What to do → Reproduce every line of the items below without changing anything.

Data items
:::::

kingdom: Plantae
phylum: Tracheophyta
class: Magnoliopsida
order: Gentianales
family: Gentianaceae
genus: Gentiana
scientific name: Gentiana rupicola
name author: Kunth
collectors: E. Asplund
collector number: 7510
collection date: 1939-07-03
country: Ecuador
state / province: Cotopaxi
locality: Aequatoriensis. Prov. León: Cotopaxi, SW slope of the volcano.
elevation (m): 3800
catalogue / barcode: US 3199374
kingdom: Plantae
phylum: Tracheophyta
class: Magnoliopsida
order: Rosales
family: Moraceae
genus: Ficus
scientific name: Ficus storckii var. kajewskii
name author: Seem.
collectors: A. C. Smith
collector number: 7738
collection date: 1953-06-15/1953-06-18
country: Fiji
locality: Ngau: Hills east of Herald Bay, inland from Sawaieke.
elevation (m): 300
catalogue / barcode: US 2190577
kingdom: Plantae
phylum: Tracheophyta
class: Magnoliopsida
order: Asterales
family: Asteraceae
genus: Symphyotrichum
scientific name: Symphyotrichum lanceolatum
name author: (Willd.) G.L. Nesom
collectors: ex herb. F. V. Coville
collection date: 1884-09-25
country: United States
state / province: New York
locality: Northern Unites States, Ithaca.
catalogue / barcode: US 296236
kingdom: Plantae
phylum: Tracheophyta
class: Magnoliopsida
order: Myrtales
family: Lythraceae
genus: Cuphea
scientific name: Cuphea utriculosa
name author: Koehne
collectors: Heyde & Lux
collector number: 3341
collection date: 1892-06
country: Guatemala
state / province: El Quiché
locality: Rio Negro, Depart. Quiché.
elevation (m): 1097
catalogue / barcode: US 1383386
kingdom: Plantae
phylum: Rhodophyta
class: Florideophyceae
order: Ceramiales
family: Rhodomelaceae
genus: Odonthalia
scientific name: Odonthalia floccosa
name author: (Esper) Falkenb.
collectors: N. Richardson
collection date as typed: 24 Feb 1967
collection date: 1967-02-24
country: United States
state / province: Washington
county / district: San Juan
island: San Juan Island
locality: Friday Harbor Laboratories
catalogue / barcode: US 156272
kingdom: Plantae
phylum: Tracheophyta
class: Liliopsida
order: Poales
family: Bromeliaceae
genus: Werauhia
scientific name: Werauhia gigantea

:::::

Answer for the task →
kingdom: Plantae
phylum: Tracheophyta
class: Magnoliopsida
order: Gentianales
family: Gentianaceae
genus: Gentiana
scientific name: Gentiana rupicola
name author: Kunth
collectors: E. Asplund
collector number: 7510
collection date: 1939-07-03
country: Ecuador
state / province: Cotopaxi
locality: Aequatoriensis. Prov. León: Cotopaxi, SW slope of the volcano.
elevation (m): 3800
catalogue / barcode: US 3199374
kingdom: Plantae
phylum: Tracheophyta
class: Magnoliopsida
order: Rosales
family: Moraceae
genus: Ficus
scientific name: Ficus storckii var. kajewskii
name author: Seem.
collectors: A. C. Smith
collector number: 7738
collection date: 1953-06-15/1953-06-18
country: Fiji
locality: Ngau: Hills east of Herald Bay, inland from Sawaieke.
elevation (m): 300
catalogue / barcode: US 2190577
kingdom: Plantae
phylum: Tracheophyta
class: Magnoliopsida
order: Asterales
family: Asteraceae
genus: Symphyotrichum
scientific name: Symphyotrichum lanceolatum
name author: (Willd.) G.L. Nesom
collectors: ex herb. F. V. Coville
collection date: 1884-09-25
country: United States
state / province: New York
locality: Northern Unites States, Ithaca.
catalogue / barcode: US 296236
kingdom: Plantae
phylum: Tracheophyta
class: Magnoliopsida
order: Myrtales
family: Lythraceae
genus: Cuphea
scientific name: Cuphea utriculosa
name author: Koehne
collectors: Heyde & Lux
collector number: 3341
collection date: 1892-06
country: Guatemala
state / province: El Quiché
locality: Rio Negro, Depart. Quiché.
elevation (m): 1097
catalogue / barcode: US 1383386
kingdom: Plantae
phylum: Rhodophyta
class: Florideophyceae
order: Ceramiales
family: Rhodomelaceae
genus: Odonthalia
scientific name: Odonthalia floccosa
name author: (Esper) Falkenb.
collectors: N. Richardson
collection date as typed: 24 Feb 1967
collection date: 1967-02-24
country: United States
state / province: Washington
county / district: San Juan
island: San Juan Island
locality: Friday Harbor Laboratories
catalogue / barcode: US 156272
kingdom: Plantae
phylum: Tracheophyta
class: Liliopsida
order: Poales
family: Bromeliaceae
genus: Werauhia
scientific name: Werauhia gigantea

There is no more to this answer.